[[ TASK INPUTS open ]]

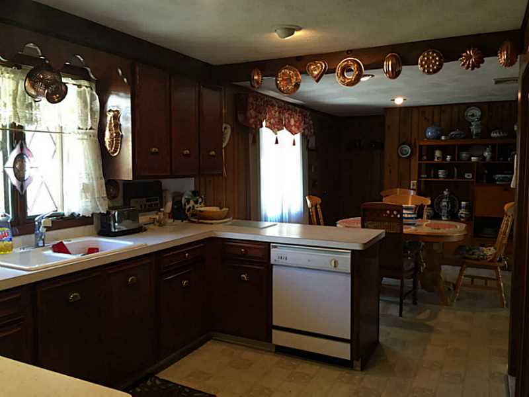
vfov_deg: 48.2
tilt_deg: -4.4
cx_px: 264
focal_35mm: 29
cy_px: 198
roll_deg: -0.7
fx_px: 443
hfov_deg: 61.7
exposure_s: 1/30
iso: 100
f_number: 2.2
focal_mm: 4.15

[[ TASK INPUTS closed ]]

## TRY IT
I'd like the material duplicated exactly, without its pictures.

## EXERCISE RESPONSE
vfov_deg: 48.2
tilt_deg: -4.4
cx_px: 264
focal_35mm: 29
cy_px: 198
roll_deg: -0.7
fx_px: 443
hfov_deg: 61.7
exposure_s: 1/30
iso: 100
f_number: 2.2
focal_mm: 4.15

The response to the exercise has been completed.